Rubrics Are Our Friends.

The Twenty-Second Monday of Ordinary Time.

Lessons from the primary feria, according to the ordinary form of the Roman Rite:

• I Thessalonians 4: 13-18.
• Psalm 96: 1, 3-5, 11-13.
• Luke 4: 16-30.

The Third Class Feast of Saint Stephen, Confessor.*

First & second lessons from the common "Os justi…" of a Confessor not a Bishop, third from the proper, according to the extraordinary form of the Roman Rite:

• Ecclesiasticus 31: 8-11.
• Psalm 91: 13-14, 3.
• Luke 19: 12-26.

7:40 AM 9/2/2019 —

Today's Mass presents to an example of something found in only one of the four Gospels. Matthew and Mark mention very matter-of-factually that Jesus, upon returning to His home town—or, as Mark puts it, “his own country” (6: 1)—began to teach in the synagogue on the sabbath, and they both make mention of how everyone was impressed with His preaching. It's not surprising. I remember the first time I went home to preach in my native parish: everyone comes up afterward to tell you how wonderful it was. Of course they're going to say that; you're the home town boy. For some reason, Saint John ignores this event altogether; Saint Luke, on the other hand, is the only one of the Evangelists who actually tells us what the sermon was about. It's important that we put this synagogue visit into its proper context.

▸ **REQUIREMENT 1**
In the Mass reflection, which Evangelist is the only one who says what the synagogue sermon was about?
▸ **REQUIREMENT 2**
Reproduce word for word the passage of the Mass reflection between "The Twenty-Second Monday" and "1, 3-5, 11-13.", inclusive.
Rely only on the Mass reflection above.

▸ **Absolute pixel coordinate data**
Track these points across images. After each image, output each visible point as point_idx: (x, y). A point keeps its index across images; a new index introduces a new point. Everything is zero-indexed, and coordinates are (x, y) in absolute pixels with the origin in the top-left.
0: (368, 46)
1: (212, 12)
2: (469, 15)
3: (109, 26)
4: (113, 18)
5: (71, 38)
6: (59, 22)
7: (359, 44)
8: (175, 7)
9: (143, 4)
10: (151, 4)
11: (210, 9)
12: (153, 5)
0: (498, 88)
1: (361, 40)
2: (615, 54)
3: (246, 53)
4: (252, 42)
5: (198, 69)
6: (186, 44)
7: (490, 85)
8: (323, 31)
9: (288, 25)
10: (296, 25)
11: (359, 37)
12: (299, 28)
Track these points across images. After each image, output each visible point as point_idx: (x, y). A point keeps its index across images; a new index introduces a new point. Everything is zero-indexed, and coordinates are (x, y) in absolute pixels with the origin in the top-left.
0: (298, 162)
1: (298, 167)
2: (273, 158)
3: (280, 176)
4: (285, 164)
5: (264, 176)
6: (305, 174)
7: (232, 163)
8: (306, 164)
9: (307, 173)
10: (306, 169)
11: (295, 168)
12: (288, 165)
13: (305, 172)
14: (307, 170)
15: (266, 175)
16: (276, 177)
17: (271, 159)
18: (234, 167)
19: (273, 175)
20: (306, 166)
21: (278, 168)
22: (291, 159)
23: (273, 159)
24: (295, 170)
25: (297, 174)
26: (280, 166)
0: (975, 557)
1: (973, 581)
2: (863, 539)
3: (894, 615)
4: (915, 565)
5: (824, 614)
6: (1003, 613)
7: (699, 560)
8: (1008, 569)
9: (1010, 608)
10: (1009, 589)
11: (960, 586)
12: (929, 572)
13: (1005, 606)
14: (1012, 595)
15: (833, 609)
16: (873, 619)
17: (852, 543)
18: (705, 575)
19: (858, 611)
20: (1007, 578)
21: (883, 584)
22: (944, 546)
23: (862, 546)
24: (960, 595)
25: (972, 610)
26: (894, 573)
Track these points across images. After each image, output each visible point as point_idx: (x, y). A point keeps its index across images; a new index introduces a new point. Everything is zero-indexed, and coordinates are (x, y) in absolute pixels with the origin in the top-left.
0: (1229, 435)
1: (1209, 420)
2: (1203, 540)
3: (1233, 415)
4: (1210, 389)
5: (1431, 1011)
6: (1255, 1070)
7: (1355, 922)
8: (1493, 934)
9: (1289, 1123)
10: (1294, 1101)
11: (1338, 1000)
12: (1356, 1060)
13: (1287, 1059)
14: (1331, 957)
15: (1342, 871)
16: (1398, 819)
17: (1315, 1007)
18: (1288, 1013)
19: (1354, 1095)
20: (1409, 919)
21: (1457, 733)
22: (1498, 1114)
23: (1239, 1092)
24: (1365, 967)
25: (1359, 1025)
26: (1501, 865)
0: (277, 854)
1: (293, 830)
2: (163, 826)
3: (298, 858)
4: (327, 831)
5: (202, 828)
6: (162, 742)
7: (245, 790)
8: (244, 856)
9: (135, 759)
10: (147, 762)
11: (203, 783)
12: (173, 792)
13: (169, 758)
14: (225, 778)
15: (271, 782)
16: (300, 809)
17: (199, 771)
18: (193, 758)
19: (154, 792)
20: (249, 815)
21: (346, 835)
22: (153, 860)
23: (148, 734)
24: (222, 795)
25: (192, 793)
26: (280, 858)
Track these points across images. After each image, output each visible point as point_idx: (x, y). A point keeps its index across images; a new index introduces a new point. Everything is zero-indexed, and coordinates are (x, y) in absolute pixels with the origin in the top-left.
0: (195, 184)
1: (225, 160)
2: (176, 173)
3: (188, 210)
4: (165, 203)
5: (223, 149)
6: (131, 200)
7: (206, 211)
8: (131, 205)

▸ **PROBLEM SOLUTION 1**
Saint Luke

▸ **PROBLEM SOLUTION 2**
The Twenty-Second Monday of Ordinary Time.

Lessons from the primary feria, according to the ordinary form of the Roman Rite:

• I Thessalonians 4: 13-18.
• Psalm 96: 1, 3-5, 11-13.